The findings also show the important role mother-child interactions play on this effect. Namely, when the mother and child seemed better attuned to one another and when mothers were less intrusive, children showed higher processing in an area of the brain that is related to socio-cognitive processing. (To measure maternal intrusiveness in this study, the authors looked at constructs such as maternal overriding, forcing, and parent-led interactions). “Depressed mothers are repeatedly found to show less synchronous and more intrusive interactions with their children, and so it might explain some of the differences found between children of depressed mothers and their peer controls in our study," explained Professor Ruth Feldman, lead author of the study.
Untreated maternal depression is damaging to the whole family. These findings can serve as a point of entry for future interventions to focus their strategies on effectively improving mother-child interactions for depressed mothers and their children.
In order to address maternal depression and close coverage gaps, policymakers and clinicians need to work together to establish and support a model of care that considers maternal depression within a two-generation context. That is, a model that addresses the mother’s own mental health needs and her caregiving roles along with her children’s healthy development.
Home visitation has been identified as a promising approach to reach and identify depressed mothers and connect them and their families to services.
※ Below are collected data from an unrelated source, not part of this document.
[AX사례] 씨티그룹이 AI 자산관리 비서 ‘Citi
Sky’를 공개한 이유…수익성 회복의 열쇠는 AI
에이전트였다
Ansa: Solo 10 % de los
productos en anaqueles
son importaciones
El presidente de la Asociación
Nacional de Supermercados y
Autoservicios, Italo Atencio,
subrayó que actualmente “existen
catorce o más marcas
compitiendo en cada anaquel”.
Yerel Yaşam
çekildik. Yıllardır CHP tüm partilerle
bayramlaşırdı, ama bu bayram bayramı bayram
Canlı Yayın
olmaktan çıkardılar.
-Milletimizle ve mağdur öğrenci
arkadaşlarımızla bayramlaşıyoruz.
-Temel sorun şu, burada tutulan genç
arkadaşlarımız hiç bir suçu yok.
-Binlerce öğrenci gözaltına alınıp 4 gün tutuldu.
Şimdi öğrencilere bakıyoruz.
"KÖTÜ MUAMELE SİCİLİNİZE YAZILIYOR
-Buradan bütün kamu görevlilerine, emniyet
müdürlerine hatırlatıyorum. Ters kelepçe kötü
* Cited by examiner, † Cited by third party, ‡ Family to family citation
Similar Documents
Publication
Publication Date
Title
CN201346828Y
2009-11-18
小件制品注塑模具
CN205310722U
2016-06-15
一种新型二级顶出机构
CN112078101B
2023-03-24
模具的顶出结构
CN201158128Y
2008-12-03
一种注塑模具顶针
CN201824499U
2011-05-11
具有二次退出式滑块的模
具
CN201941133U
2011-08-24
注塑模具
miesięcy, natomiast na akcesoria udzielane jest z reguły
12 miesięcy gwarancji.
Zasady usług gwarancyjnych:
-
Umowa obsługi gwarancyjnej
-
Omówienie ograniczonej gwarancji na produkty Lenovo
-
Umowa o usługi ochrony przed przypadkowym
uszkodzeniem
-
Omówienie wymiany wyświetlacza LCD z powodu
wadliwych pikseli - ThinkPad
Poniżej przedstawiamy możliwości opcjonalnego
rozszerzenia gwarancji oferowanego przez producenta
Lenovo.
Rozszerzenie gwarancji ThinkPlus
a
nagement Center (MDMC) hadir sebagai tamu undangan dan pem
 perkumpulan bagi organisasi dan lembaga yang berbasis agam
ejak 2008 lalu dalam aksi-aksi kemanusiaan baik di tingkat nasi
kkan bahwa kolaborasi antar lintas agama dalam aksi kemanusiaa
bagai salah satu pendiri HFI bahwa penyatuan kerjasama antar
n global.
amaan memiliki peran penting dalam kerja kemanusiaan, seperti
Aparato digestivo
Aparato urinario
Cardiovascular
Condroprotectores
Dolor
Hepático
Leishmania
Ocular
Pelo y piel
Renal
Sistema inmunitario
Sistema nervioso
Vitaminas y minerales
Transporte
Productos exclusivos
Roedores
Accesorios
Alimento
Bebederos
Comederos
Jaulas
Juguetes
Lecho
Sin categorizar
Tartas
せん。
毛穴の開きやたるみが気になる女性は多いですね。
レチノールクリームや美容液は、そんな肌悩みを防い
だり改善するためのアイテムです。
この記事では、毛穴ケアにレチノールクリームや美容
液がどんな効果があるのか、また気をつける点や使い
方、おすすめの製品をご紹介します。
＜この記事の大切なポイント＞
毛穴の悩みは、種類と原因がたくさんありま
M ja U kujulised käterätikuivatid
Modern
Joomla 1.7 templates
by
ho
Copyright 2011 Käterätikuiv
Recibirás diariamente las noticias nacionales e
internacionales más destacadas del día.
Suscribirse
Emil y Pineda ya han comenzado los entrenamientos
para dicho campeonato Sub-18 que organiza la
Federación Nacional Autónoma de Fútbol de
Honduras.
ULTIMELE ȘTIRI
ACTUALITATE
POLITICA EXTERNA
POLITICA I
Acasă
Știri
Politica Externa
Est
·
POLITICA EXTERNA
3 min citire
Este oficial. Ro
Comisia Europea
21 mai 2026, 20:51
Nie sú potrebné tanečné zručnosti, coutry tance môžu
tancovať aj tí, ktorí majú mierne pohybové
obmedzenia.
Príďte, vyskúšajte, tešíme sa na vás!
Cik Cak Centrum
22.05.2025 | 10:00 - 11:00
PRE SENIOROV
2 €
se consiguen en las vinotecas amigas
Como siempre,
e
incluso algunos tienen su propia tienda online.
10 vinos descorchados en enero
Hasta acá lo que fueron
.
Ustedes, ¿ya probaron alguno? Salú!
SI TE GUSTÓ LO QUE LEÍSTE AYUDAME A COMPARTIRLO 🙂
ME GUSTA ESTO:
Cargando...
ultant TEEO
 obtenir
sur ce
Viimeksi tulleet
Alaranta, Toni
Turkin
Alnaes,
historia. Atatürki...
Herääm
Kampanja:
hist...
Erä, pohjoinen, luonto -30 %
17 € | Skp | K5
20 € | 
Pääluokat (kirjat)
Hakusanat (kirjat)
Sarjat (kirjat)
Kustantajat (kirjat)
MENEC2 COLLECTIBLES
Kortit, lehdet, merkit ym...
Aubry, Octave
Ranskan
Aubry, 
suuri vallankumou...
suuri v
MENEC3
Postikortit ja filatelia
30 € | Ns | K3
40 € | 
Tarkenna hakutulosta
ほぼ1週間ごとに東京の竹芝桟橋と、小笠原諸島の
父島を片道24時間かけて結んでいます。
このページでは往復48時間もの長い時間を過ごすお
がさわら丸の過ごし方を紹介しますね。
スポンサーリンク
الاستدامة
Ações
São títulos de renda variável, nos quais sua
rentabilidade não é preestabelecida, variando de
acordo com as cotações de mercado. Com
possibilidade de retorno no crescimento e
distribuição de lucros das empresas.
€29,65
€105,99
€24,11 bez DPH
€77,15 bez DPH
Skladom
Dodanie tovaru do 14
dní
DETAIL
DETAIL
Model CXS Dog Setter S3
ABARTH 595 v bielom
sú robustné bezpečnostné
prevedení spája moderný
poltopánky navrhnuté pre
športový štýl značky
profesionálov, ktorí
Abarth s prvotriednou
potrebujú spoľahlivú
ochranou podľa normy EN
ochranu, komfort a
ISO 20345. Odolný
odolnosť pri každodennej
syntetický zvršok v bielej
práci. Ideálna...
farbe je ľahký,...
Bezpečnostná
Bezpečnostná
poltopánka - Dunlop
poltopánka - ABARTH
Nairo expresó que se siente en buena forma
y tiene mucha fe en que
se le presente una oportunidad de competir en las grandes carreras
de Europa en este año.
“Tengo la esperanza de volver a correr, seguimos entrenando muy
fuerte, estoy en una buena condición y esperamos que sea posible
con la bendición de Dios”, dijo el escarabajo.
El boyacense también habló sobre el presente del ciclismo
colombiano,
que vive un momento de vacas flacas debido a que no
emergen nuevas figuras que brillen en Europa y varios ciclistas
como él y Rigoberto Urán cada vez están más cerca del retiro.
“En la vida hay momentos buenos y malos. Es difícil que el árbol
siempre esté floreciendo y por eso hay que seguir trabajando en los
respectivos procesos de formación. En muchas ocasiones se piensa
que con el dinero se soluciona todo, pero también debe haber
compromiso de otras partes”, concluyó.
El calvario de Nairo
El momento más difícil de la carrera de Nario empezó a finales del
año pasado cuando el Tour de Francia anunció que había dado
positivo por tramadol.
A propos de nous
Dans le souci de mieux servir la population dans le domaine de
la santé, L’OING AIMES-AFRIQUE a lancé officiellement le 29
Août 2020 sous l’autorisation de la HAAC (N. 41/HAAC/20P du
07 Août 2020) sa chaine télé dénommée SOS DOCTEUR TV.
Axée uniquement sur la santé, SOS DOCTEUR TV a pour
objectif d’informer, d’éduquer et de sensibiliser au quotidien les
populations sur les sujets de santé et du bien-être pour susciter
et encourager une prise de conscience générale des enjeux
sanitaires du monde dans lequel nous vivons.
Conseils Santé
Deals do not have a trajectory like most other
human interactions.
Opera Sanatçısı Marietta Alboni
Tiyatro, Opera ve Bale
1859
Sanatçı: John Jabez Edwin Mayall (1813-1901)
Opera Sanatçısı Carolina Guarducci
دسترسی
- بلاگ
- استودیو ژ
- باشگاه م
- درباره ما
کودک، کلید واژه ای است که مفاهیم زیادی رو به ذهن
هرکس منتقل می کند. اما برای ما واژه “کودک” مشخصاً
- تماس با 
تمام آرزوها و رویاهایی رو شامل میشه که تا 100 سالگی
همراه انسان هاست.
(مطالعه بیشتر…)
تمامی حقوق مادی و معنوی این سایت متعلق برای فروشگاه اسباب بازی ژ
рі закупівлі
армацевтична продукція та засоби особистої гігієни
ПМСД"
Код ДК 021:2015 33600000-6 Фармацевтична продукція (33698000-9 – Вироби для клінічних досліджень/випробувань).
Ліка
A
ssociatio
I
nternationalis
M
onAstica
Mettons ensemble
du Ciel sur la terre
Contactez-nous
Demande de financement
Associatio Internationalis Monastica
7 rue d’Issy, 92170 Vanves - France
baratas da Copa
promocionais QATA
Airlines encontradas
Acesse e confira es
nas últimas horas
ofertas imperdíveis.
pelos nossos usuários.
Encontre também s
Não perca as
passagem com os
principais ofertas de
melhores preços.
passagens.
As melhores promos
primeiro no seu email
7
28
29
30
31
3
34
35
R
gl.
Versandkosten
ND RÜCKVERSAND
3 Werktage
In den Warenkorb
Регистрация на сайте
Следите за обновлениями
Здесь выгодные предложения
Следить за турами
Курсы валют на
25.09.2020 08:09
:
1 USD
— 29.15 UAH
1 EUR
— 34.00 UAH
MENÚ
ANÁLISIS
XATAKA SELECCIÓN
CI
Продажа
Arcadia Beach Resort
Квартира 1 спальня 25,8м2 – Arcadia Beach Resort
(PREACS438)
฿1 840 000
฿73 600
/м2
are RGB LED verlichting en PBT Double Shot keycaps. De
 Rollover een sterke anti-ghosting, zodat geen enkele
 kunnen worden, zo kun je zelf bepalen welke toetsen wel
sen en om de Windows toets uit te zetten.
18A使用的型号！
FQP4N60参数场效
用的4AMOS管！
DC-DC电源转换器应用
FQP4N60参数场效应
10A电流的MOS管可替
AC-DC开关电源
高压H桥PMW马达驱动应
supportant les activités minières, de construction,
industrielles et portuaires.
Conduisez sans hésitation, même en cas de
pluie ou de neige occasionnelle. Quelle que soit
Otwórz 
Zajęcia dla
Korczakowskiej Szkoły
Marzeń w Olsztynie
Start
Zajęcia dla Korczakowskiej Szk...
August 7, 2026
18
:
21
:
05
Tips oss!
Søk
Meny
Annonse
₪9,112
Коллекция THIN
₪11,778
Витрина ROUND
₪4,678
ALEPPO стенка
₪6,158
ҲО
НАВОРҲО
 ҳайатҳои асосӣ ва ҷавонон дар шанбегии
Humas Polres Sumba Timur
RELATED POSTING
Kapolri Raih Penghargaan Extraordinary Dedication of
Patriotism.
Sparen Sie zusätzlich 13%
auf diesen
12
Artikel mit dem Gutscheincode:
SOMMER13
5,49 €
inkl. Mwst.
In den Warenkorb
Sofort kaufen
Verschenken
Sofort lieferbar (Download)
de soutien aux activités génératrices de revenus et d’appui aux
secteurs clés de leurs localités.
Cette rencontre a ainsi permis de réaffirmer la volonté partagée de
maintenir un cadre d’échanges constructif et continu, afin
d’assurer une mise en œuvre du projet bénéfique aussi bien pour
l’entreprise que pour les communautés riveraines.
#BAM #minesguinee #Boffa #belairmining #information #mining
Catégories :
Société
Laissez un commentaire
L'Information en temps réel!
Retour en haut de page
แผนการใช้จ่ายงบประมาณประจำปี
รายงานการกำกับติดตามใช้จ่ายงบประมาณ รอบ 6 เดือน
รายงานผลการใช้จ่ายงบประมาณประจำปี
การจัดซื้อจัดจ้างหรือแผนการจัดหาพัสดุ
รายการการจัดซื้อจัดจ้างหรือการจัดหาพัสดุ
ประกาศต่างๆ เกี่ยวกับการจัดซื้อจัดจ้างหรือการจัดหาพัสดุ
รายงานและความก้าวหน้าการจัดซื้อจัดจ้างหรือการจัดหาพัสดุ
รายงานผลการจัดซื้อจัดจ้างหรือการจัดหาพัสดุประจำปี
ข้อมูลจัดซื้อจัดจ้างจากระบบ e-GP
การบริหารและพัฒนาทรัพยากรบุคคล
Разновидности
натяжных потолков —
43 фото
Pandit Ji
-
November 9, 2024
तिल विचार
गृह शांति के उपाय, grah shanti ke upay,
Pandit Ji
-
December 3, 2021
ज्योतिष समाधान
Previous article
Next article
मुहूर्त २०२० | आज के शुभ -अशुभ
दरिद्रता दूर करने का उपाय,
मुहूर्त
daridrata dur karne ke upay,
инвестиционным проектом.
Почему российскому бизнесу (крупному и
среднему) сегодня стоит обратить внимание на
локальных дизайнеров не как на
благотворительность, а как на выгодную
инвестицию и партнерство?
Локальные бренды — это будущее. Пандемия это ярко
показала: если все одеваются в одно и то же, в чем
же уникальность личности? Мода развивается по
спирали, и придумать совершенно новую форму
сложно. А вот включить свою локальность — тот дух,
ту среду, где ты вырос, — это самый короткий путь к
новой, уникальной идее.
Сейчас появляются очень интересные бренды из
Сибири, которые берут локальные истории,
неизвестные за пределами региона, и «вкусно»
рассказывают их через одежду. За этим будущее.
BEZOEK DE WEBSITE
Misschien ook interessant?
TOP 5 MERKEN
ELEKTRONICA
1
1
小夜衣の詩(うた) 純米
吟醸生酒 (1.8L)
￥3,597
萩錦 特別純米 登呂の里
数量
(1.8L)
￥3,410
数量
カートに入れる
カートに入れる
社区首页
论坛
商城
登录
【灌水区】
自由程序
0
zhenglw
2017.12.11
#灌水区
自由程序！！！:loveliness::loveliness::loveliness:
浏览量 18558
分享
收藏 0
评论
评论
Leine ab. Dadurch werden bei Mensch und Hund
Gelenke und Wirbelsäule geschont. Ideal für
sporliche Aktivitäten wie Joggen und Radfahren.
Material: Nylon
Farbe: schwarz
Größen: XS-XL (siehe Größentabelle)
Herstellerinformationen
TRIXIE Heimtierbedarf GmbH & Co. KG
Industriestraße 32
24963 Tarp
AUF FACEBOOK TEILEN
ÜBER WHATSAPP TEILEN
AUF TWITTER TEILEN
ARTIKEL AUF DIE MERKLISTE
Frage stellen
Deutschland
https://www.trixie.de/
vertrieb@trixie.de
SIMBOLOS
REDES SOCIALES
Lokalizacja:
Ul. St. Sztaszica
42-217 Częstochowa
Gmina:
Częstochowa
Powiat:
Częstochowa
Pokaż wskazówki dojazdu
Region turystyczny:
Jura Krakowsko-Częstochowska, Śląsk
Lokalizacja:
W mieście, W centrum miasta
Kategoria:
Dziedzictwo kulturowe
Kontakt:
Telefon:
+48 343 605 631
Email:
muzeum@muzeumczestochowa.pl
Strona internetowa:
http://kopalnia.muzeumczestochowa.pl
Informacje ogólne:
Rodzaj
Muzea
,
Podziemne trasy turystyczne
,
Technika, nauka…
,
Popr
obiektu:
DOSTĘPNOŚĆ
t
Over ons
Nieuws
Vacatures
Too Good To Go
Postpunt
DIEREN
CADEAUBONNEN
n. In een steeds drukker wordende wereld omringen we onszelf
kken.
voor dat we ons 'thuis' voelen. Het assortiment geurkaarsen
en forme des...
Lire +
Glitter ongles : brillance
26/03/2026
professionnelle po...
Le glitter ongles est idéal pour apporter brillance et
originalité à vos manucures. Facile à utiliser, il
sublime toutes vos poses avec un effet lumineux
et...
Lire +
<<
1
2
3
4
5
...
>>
This is especially important given that mothers who are enrolled in home visitation programs are more likely than other mothers to have symptoms of depression.
Home visiting programs use a two-generation approach that generally involves regular, planned visits to pregnant women and mothers of young children by a trained professional. The goals of home visiting programs may include better maternal and child health and enhancing parents’ understanding of child development and behaviors.
The federal MIECHV program, established in 2010 under the Affordable Care Act, through voluntary, evidence-based home visiting, “seeks to improve maternal and child health, children’s development, and families’ economic self-sufficiency by supporting and educating families...” The MIECHV program has been shown to substantially improve future child and family outcomes throughout the country.
MIECHV and similar programs offer an excellent opportunity for the provision of preventive services such as maternal depression screening, as well as referral to treatment. While home visiting was not necessarily designed to treat maternal depression, and most home visitors do not have the clinical training to do so, certain states are enhancing their home visitation programs to explicitly target intergenerational health and maternal depression. For example, in South Carolina, home visitors are being trained in the fundamentals of Cognitive Behavioral Therapy (CBT) so that they can be familiar with the therapy protocol and can support mothers in need. And, after Louisiana’s state needs assessment revealed a lack of mental health services for pregnant mothers and kids under five, officials invested MIECHV funds in training home visitors to be able to provide mental health services to those groups.
In a study that added treatment to regular home visiting for mothers with major depressive disorders, 70 percent of those who received treatment recovered, compared to 30 percent of those who received only home visiting.
Two-generation programs, such as the federal home visiting program, offer important opportunities for reaching vulnerable mothers and children. The continued funding of successful models for prevention and treatment of maternal depression, particularly for women who are at increased risk for the disorder, must be an important policy priority. Along with the continued funding, home visiting programs should also continue to enhance their ability to treat maternal depression and use findings from studies to focus their strategies.